The second concern was voiced by Schroeder, a Democrat from Boulder. While charters are overseen by local school boards, she said, “We don’t have a re-evaluation plan for districts,” given that waivers for districts are open-ended. “Where’s the oversight when we grant all these waivers?”
Teaching Strategies GOLD a sore point
- 2008 – Colorado Achievement Plan for Kids passed
- 2010 – Expert panel reviews criteria for readiness assessments
- 2012 – CDE determines only TS GOLD meets criteria
- 2013 – Program supposed to launch statewide, but SBE gives districts flexibility because only one assessment available
- 2014 – CDE adds to new assessments and short version of TS GOLD to approved list
- 2015 – All schools to do evaluations this school year
- 2016 – SBE to adopt system for reporting results
Part of school and district anxiety over readiness is driven by the Teaching Strategies Gold assessment tool, usually referred to as TS GOLD.

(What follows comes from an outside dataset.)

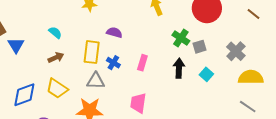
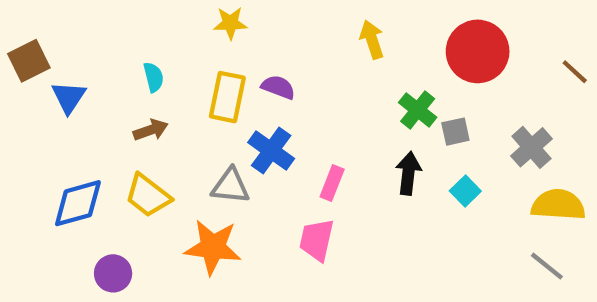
cyan semicircle: (55, 32) -> (154, 77), turned 32
yellow rectangle: (92, 52) -> (227, 97), moved
blue cross: (113, 63) -> (271, 150), size x1.5
pink rectangle: (142, 63) -> (332, 183), moved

The tool is widely used by schools and also in the Colorado Preschool Program for at-risk students. Part of that is because for two years it was the only state-approved assessment. Additional tools were added to CDE’s list only last year.
TS GOLD has been criticized by some teachers and administrators as too time-consuming.
Some parent activists also fear it infringes on family privacy with questions asked about a child’s social and emotional development and have worries about the privacy of that data.
“Teaching Strategies GOLD has gotten mixed reviews,” said Jaeger, agreeing that some teachers find it too time-consuming.
A lot of the concerns were summed up in testimony to the board by Cindee Will, principal of the James Irwin Charter Academy in Colorado Springs, which has a waiver.
“All that glitters is not gold; it might be fools gold,” she said. Use of the tool “amounts to a significant loss of instructional time.”
Will added, “Assessing the whole child is nothing new … what’s new is the intrusion into personal matters. Teachers are required to upload private and personal data. … Why does personal information have to be uploaded to follow a student throughout their school years and perhaps into their careers?”
Information about students is uploaded to a central database. TS GOLD also allows teachers to upload photos and videos of children to the database, a feature that makes some parent activists nervous. The state doesn’t require use of photos of videos. That decision is left to individual schools and districts.
Reporting whether students are ready
The CAP4K law also requires creation of a statewide data reporting system about the readiness of kindergarten students.
The state board is only beginning to consider that task. Some members indicated during a recent discussion that they want to be careful about that process.
Republican member Debora Scheffel of Parker was critical of the data collected by TS GOLD.
“These data points are far in excess of what’s needed to measure readiness,” she said.
Board chair Steve Durham, a Colorado Springs Republican, said, “It would seem to me the legislature wants to know whether kids are school ready. That’s yes or no. That’s two data points. … When it comes to the data collected, less is better.”
The flow of school readiness requests may have crested for the moment.
“There are other districts talking about it,” said Michelle Murphy, new executive director of the Colorado Rural Schools Alliance. “There are a lot of other districts interested in it, [but] there are none in the hopper right now.”
Murphy speculated that districts’ interests in waivers may turn to the state’s new graduation guidelines, which have been criticized in some quarters. The state board recently approved those, with the proviso that districts could seek waivers.
“It’s an open question to me if we will see [waiver laws] used for something other than school readiness,” Jaeger said. He and Schroeder both suggested the legislature might want to review the broad question of waivers from education laws.
More immediately, Schroeder said the board itself needs to take a deeper look.
“I think we’re all ready to have a serious conversation about this,” she said.